Characterization of the Electrically Evoked Release of Substance P from Dorsal Root Ganglion Neurons: Methods and Dihydropyridine Sensitivity, Journal of Neuroscience 1988
The role of L-type and N-type Voltage-Dependent Calcium Channels as determinants of neuropeptide secretion was first established in this study examining the exocytosis of Substance P from peripheral sensory neurons. This is the first study to demonstrate that the electrically-evoked release of a neuropeptide results from depolarization-induced activation of omega-conotoxin GVIA-sensitive N-type Calcium channels.
G proteins as regulators of ion channel function, Trends In Neuroscience 1987
This review provided the impetus for numerous studies examining the role of heterotrimeric G proteins as signaling intermediaries linking G protein-coupled receptors to the modulation of Calcium and Potassium channels in excitable cells.
Modifying channel function, Nature 1986 News and Views
This is the News and Views article which accompanied our 1986 report in Nature concering G protein regulation of voltage-dependent calcium channels.
GTP-binding proteins mediate transmitter inhibition of voltage-dependent calcium channels, Nature 1986
This is the paper that established a link between activation of G proteins and the inhibition of voltage-dependent calcium channels.
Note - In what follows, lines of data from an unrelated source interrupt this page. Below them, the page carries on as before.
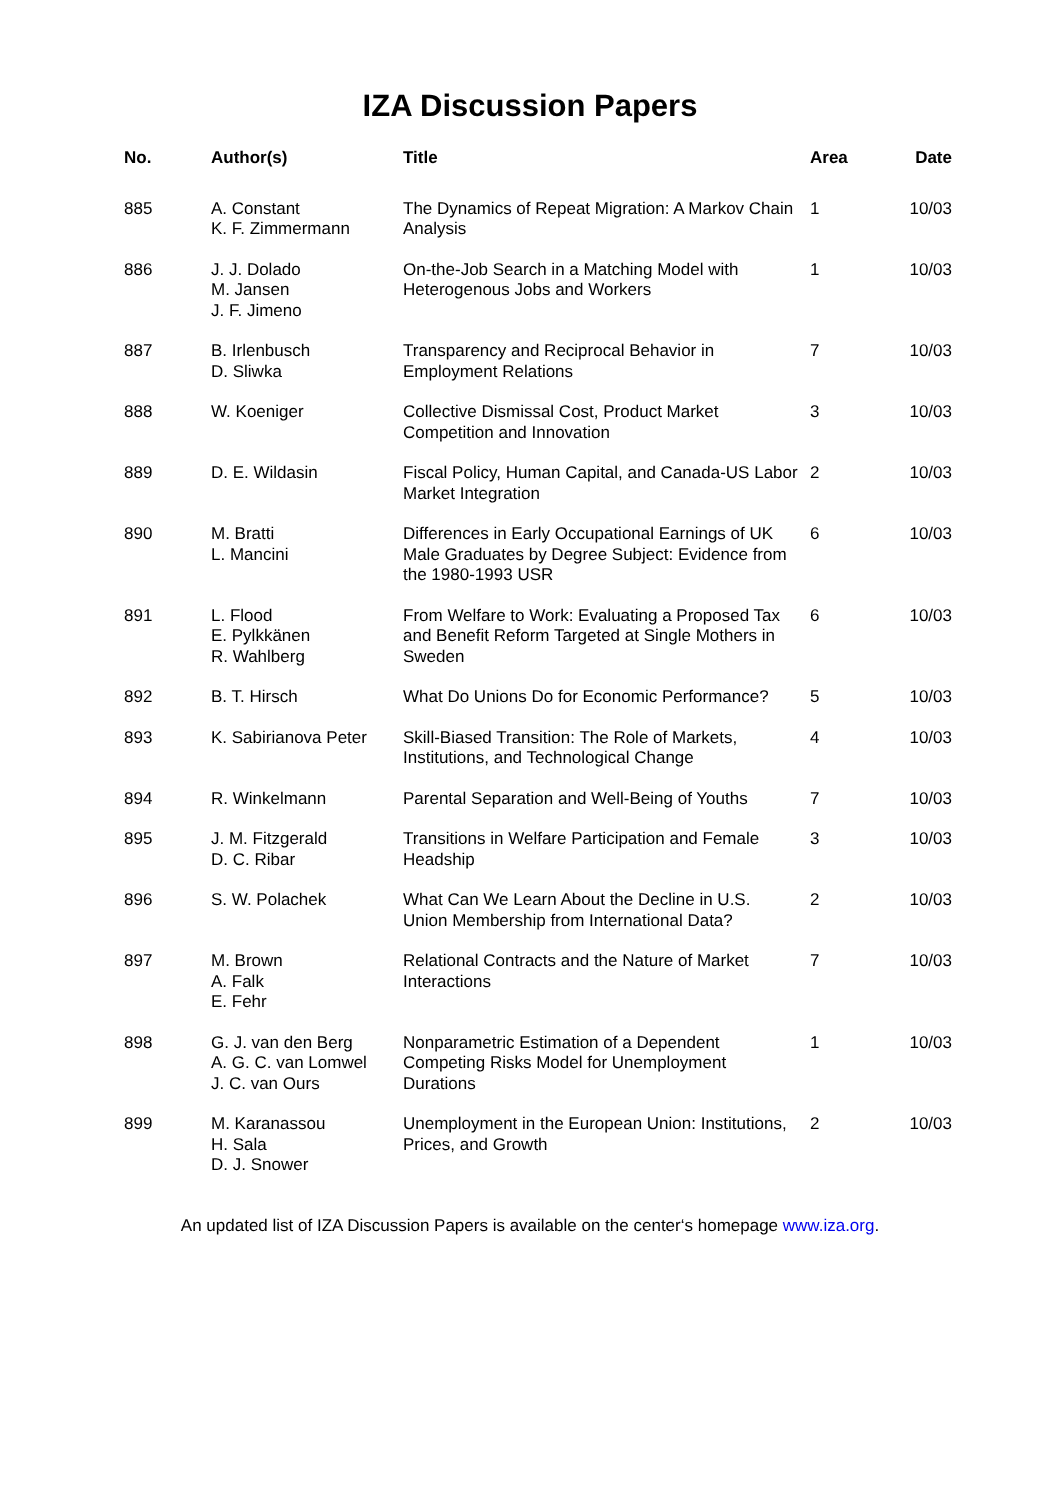IZA Discussion Papers
| No. | Author(s) | Title | Area | Date |
| --- | --- | --- | --- | --- |
| 885 | A. Constant K. F. Zimmermann | The Dynamics of Repeat Migration: A Markov Chain Analysis | 1 | 10/03 |
| 886 | J. J. Dolado M. Jansen J. F. Jimeno | On-the-Job Search in a Matching Model with Heterogenous Jobs and Workers | 1 | 10/03 |
| 887 | B. Irlenbusch D. Sliwka | Transparency and Reciprocal Behavior in Employment Relations | 7 | 10/03 |
| 888 | W. Koeniger | Collective Dismissal Cost, Product Market Competition and Innovation | 3 | 10/03 |
| 889 | D. E. Wildasin | Fiscal Policy, Human Capital, and Canada-US Labor Market Integration | 2 | 10/03 |
| 890 | M. Bratti L. Mancini | Differences in Early Occupational Earnings of UK Male Graduates by Degree Subject: Evidence from the 1980-1993 USR | 6 | 10/03 |
| 891 | L. Flood E. Pylkkänen R. Wahlberg | From Welfare to Work: Evaluating a Proposed Tax and Benefit Reform Targeted at Single Mothers in Sweden | 6 | 10/03 |
| 892 | B. T. Hirsch | What Do Unions Do for Economic Performance? | 5 | 10/03 |
| 893 | K. Sabirianova Peter | Skill-Biased Transition: The Role of Markets, Institutions, and Technological Change | 4 | 10/03 |
| 894 | R. Winkelmann | Parental Separation and Well-Being of Youths | 7 | 10/03 |
| 895 | J. M. Fitzgerald D. C. Ribar | Transitions in Welfare Participation and Female Headship | 3 | 10/03 |
| 896 | S. W. Polachek | What Can We Learn About the Decline in U.S. Union Membership from International Data? | 2 | 10/03 |
| 897 | M. Brown A. Falk E. Fehr | Relational Contracts and the Nature of Market Interactions | 7 | 10/03 |
| 898 | G. J. van den Berg A. G. C. van Lomwel J. C. van Ours | Nonparametric Estimation of a Dependent Competing Risks Model for Unemployment Durations | 1 | 10/03 |
| 899 | M. Karanassou H. Sala D. J. Snower | Unemployment in the European Union: Institutions, Prices, and Growth | 2 | 10/03 |
An updated list of IZA Discussion Papers is available on the center‘s homepage www.iza.org.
It was the most highly cited paper in the field of Neuroscience for the year 1986 according to the ISI. Publication of this study was facilitated by the generosity of Dr. Ronald D. Sekura of the NIH who provided Dr. Holz purified preparations of Bordetella pertussis toxin, which at that time were not commercially available.
Serotonin Decreases the Duration of Action Potentials Recorded from Tetraethylammonium-Treated Bullfrog Dorsal Root Ganglion Cells, Journal of Neuroscience 1986
This research report summarizes the Ph.D. studies of Dr. Holz performed while working in the laboratory of Dr. Edmund G. Anderson, Chairman of Pharmacology at the University of Illinois in Chicago. The role of serotonin receptors in the generation of presynaptic inhibition was investigated in electrophysiological studies of primary sensory neurons.